3. Terms in Gest
3.1. Gesture
A gesture
is what Gest produces: an audio rate signal,
typically moving at low frequencies, and designed to be
used to modulate synthesizer parameters like an LFO or
envelope generator would.
3.2. Conductor
A conductor
is a phasor signal whose frequency
denotes beats in time. A phasor signal is a periodic
ramp generator going from 0 to 1 over a period of time.
While usually used in computer music to build table look-up
oscillators, phasors are used here as an external clock
signal for Gest. Each ramp period produced by the conductor
signal is interpretted as a beat.
3.3. Phrase
The phrase
is the core unit used in Gest. Gestures are
chunked together using phrases in sequence.
3.4. Ramp Tree
The underlying data structure in a phrase is known
as a Ramp Tree
. At the top of the tree, a fixed chunk
of time measured in beats is equally divided up by some
arbitary number. From there, the beats can be iteratively
subdivided and glued back together using operations known
as polyramps
and monoramps
to form a rhythmic structure.
This tree structure is then scaled in a way to form a
continuous line segment.
3.4.1. Polyramps
The polyramp
operation takes a single ramp and equally
subdivides it into smaller ramps.
3.4.2. Monoramps
The monoramp
operation takes two or more consecutive ramps
and glues them back together to form one ramp. From there,
they can be divided up again into smaller ramps using a
polyramp.
3.5. Targets
A target
can be thought of as a breakpoint in a line
segment. When a Ramp Tree is populated for a phrase,
the leaf nodes at the bottom of the tree are capped off
with targets. When the gesture runs, the Ramp Tree is scaled
using these targets.
3.6. Behaviors
A behavior
determines the way one target gets to another
target. For example, linear behavior draws a straight line
between the targets. Exponential is an exponential line.

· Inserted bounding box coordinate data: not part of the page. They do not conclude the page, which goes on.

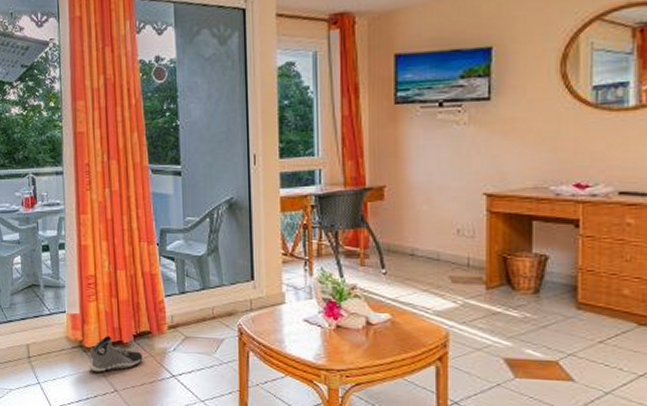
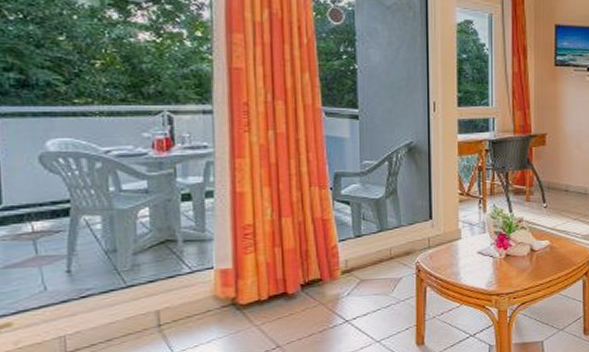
sneaker: present [89,336,143,373] -> none [244,289,312,331]

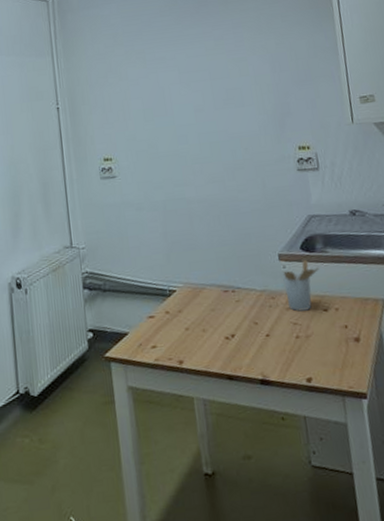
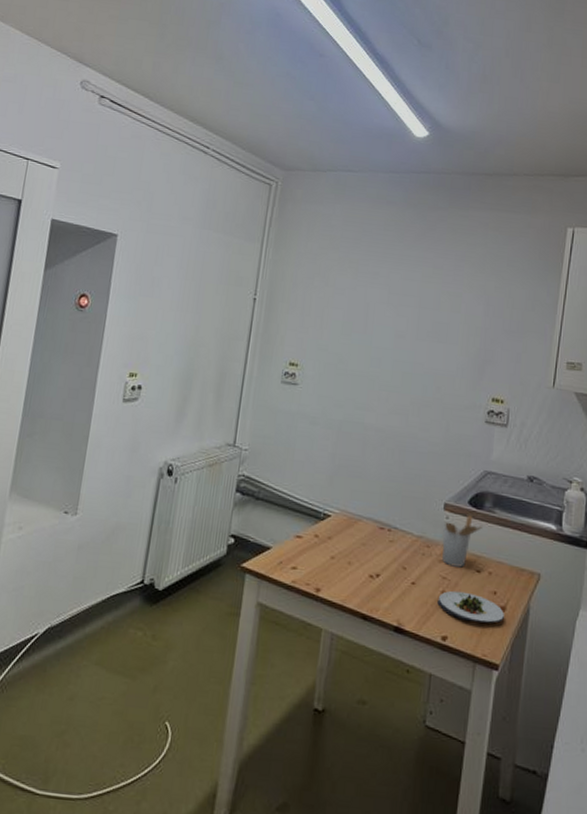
salad plate: none [294,332,361,360] -> present [437,590,504,624]

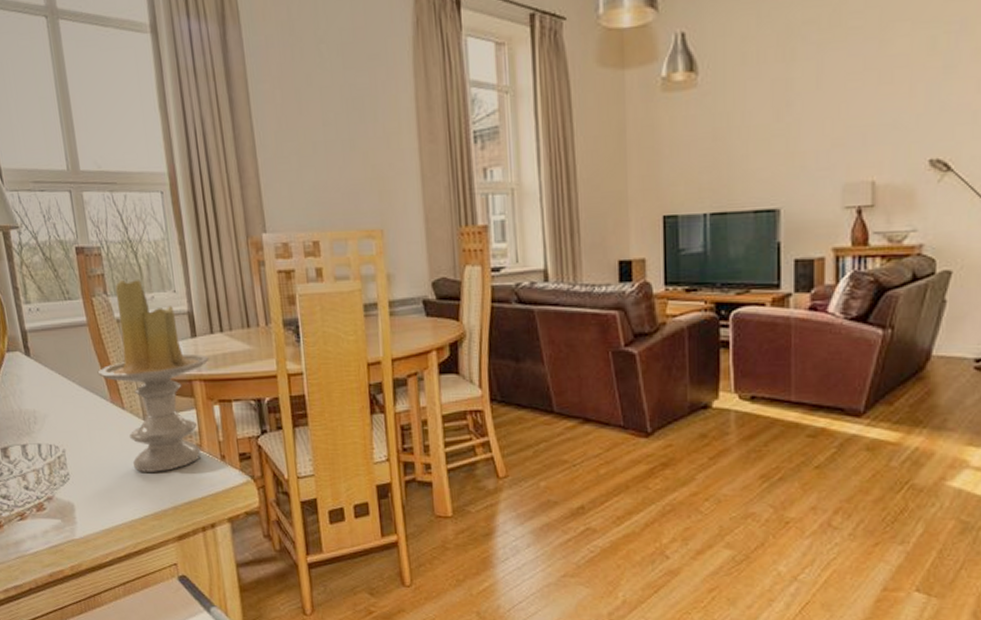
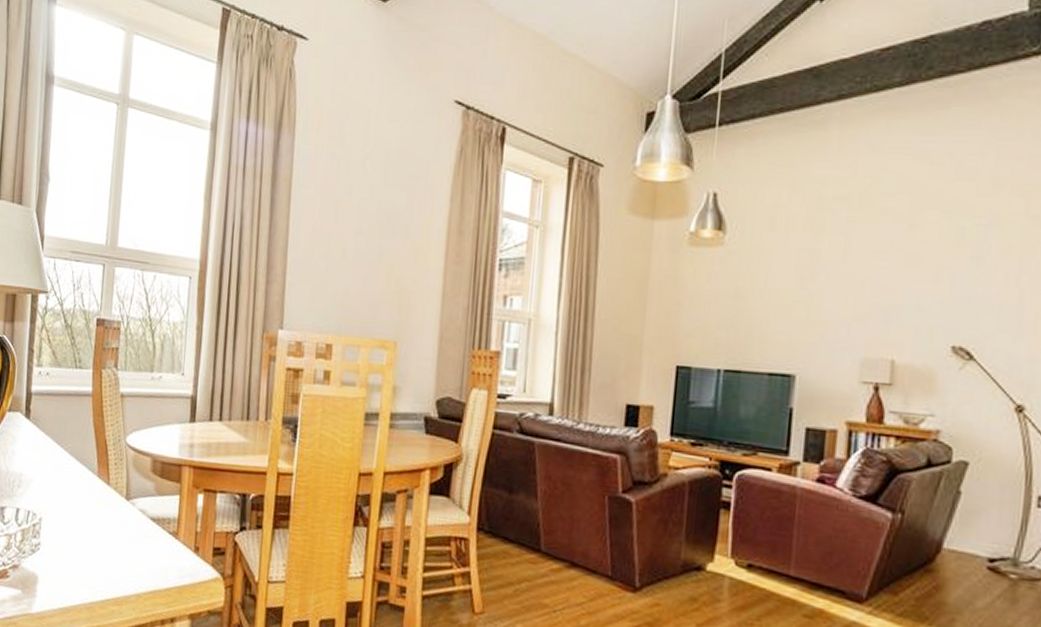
candle: present [97,279,209,472] -> none [91,355,203,555]

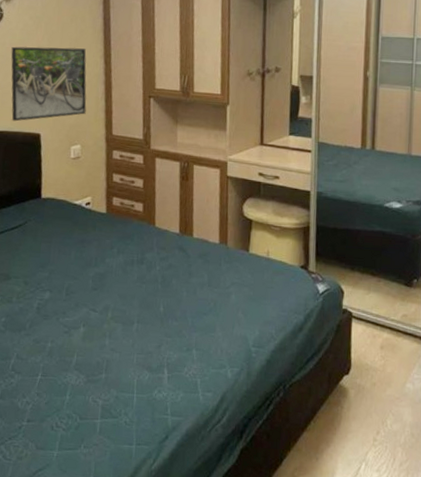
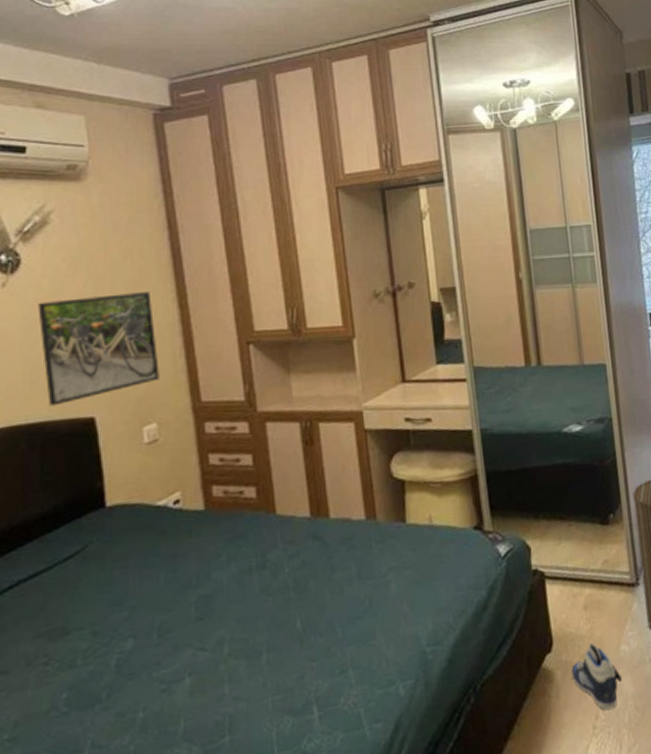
sneaker: none [362,376,403,431] -> present [571,643,622,711]

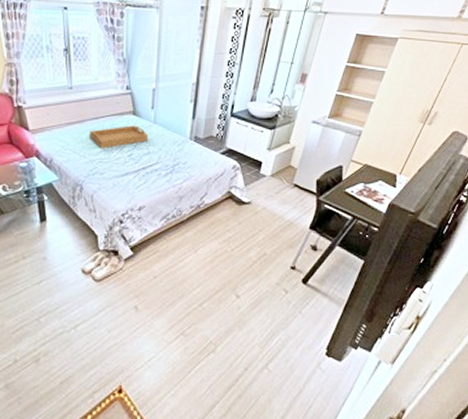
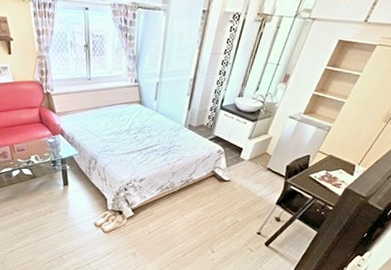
serving tray: present [90,125,148,149] -> none [104,113,150,131]

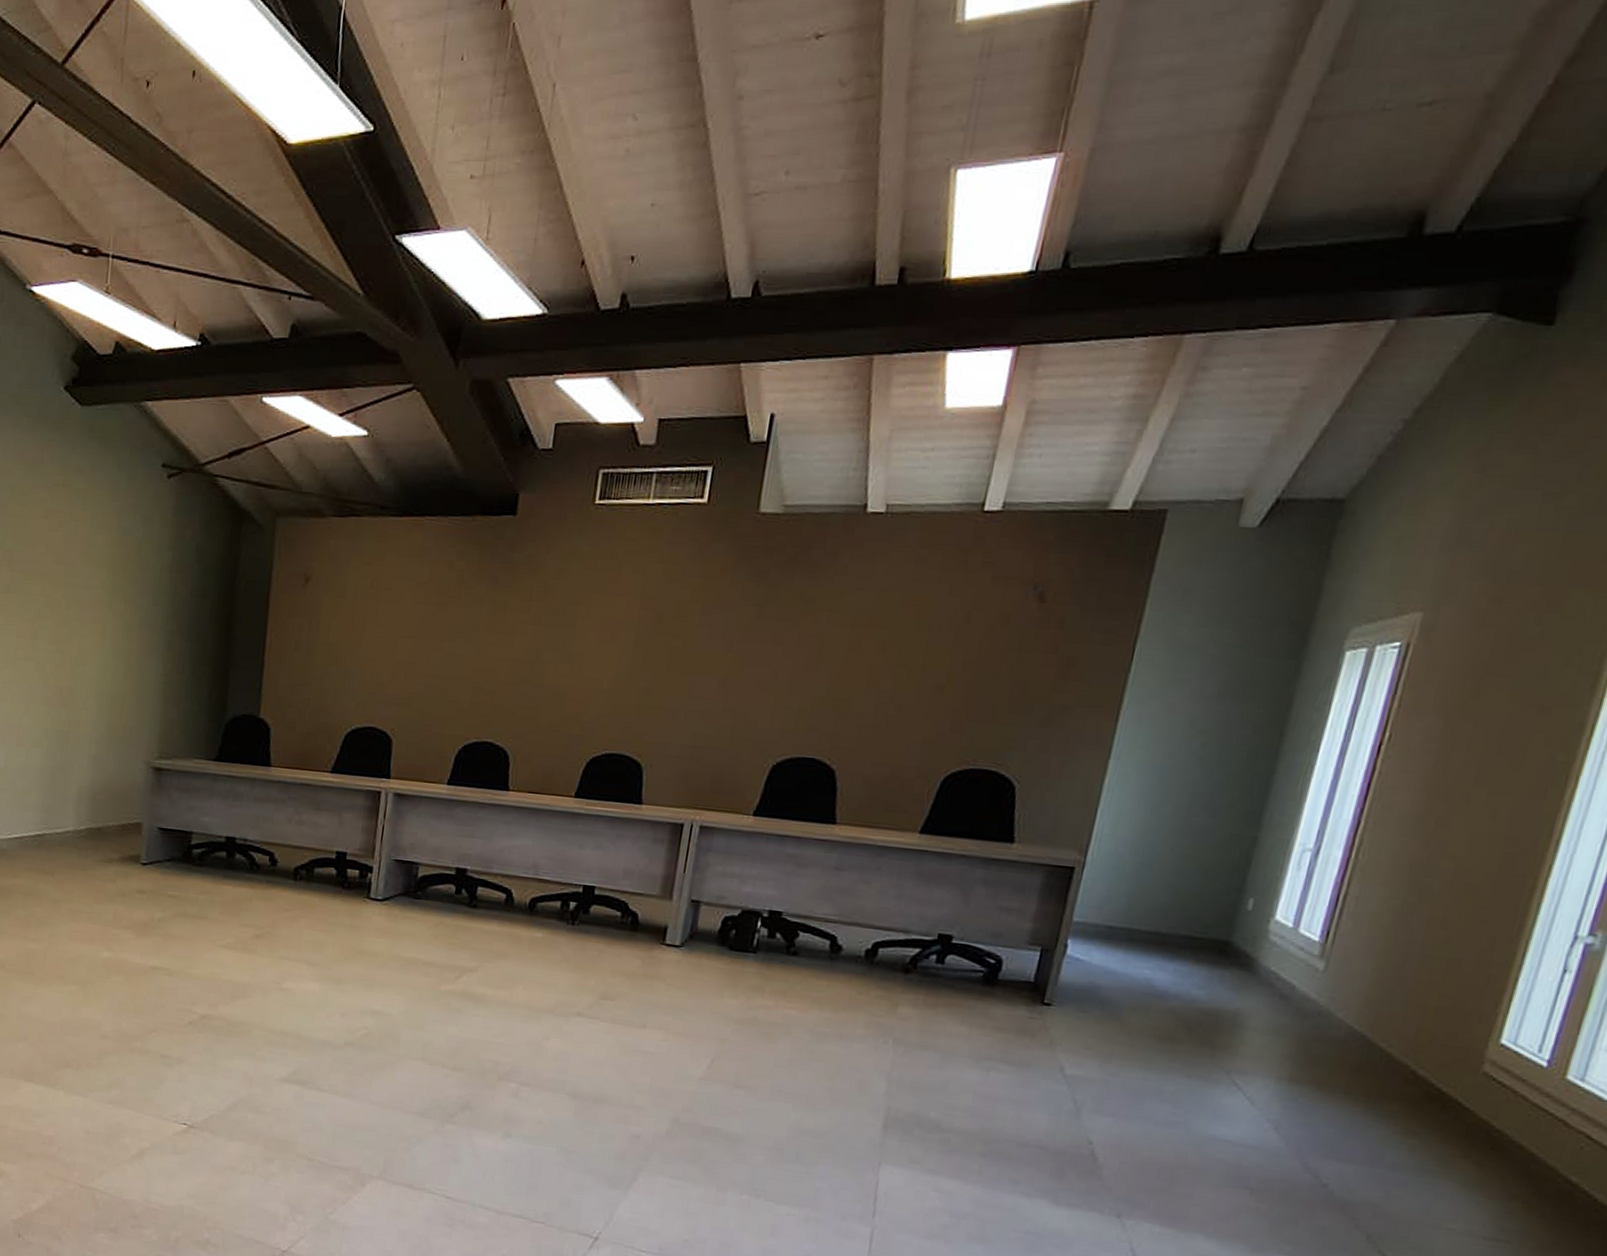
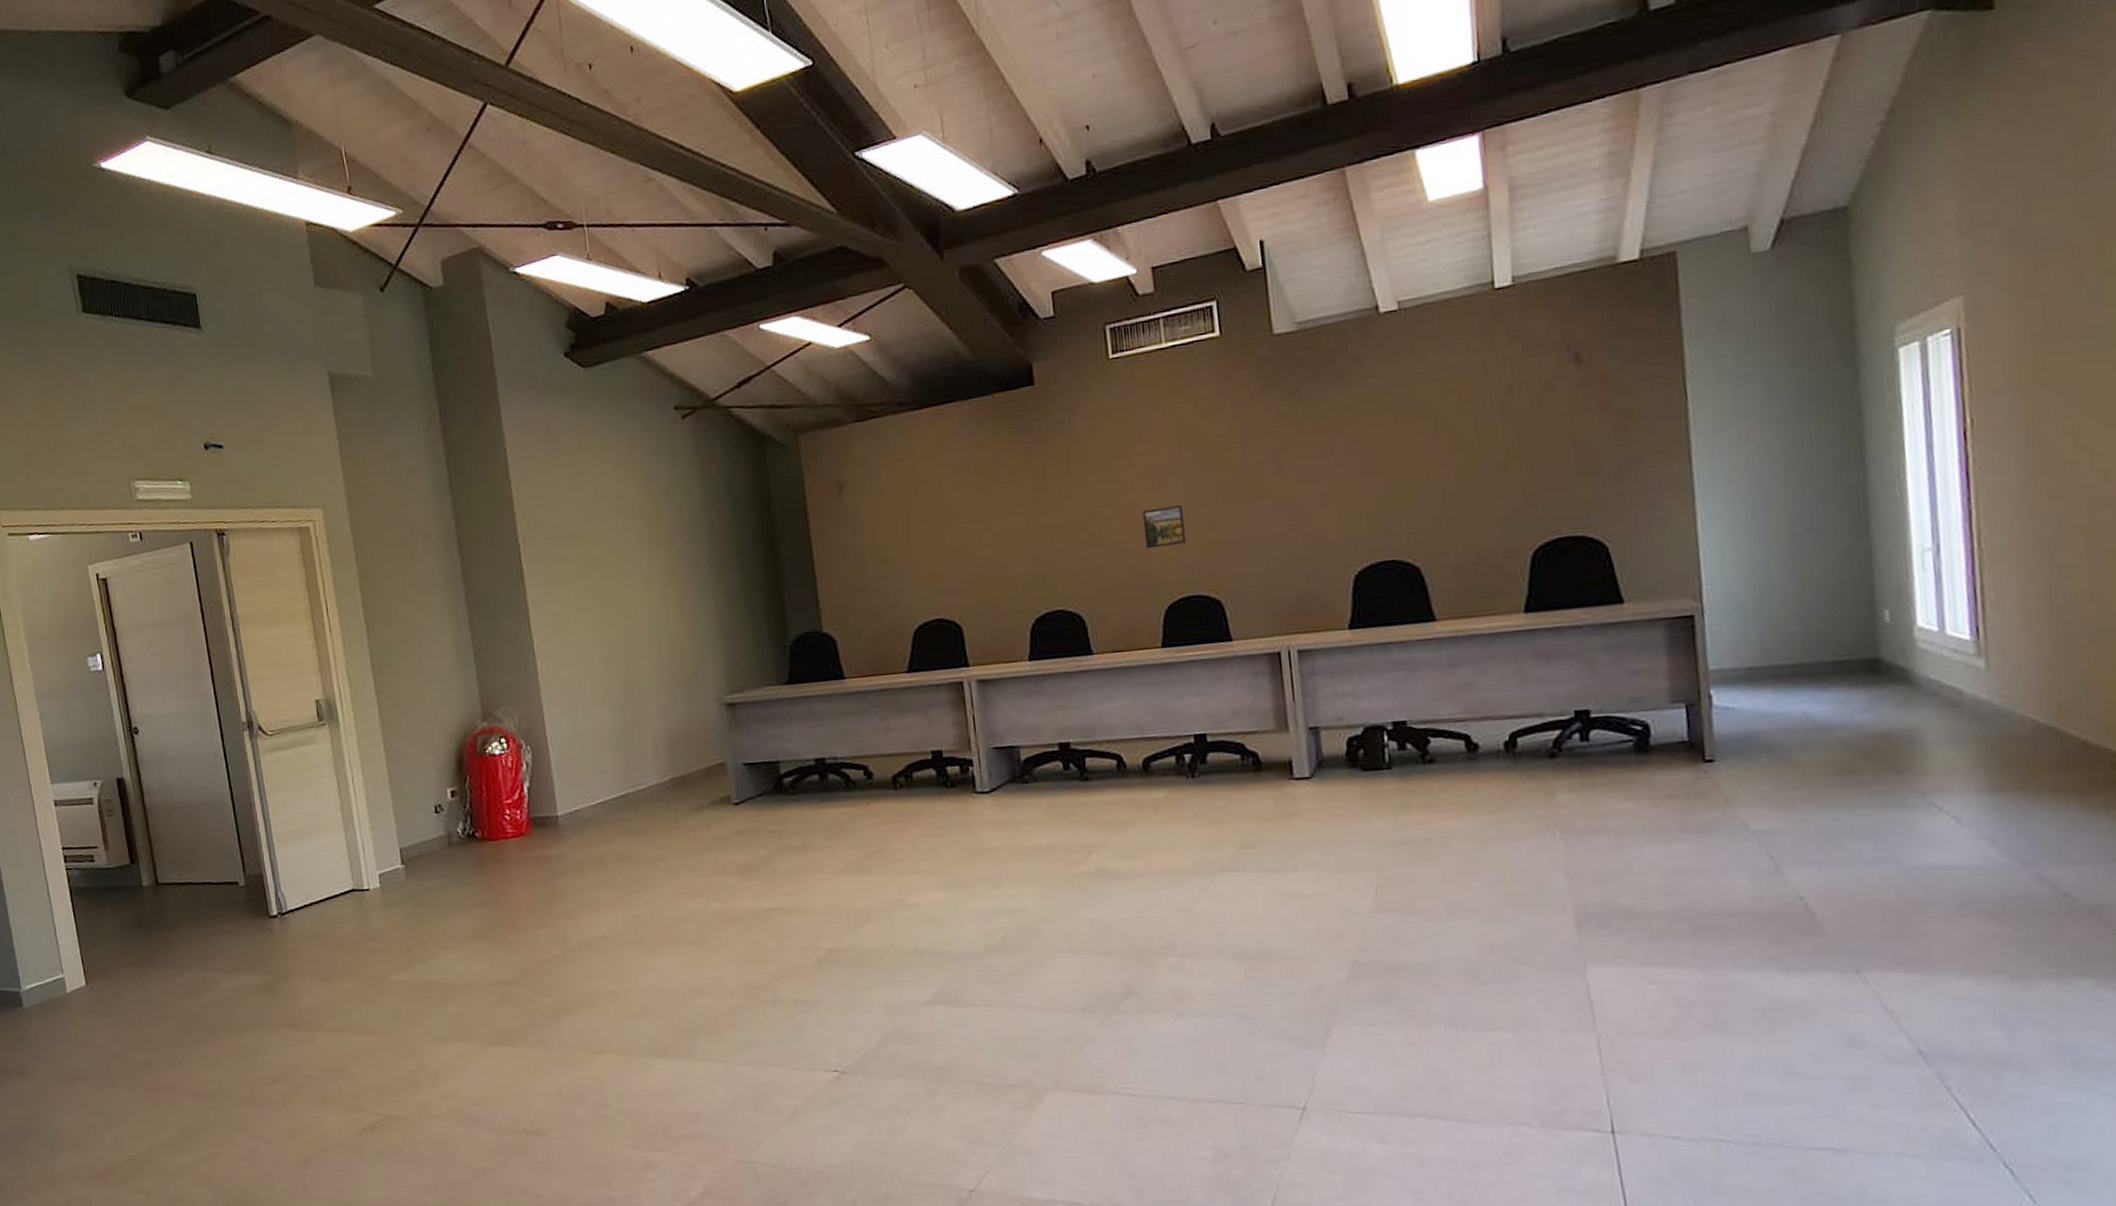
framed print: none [583,661,628,702] -> present [1142,505,1187,549]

A step just returns the current target.
3.7. Temporal Weight
temporal weight
refers to the concept that targets can
create tempo fluctations in the conductor signal, and
can be used as a means to compress and expand rhythmic
phrasing for a lyrical gesture. There are two main
components to temporal weight: mass and inertia. Mass
refers to how fast or slow the tempo becomes, and inertia
refers to the rate at which something responds.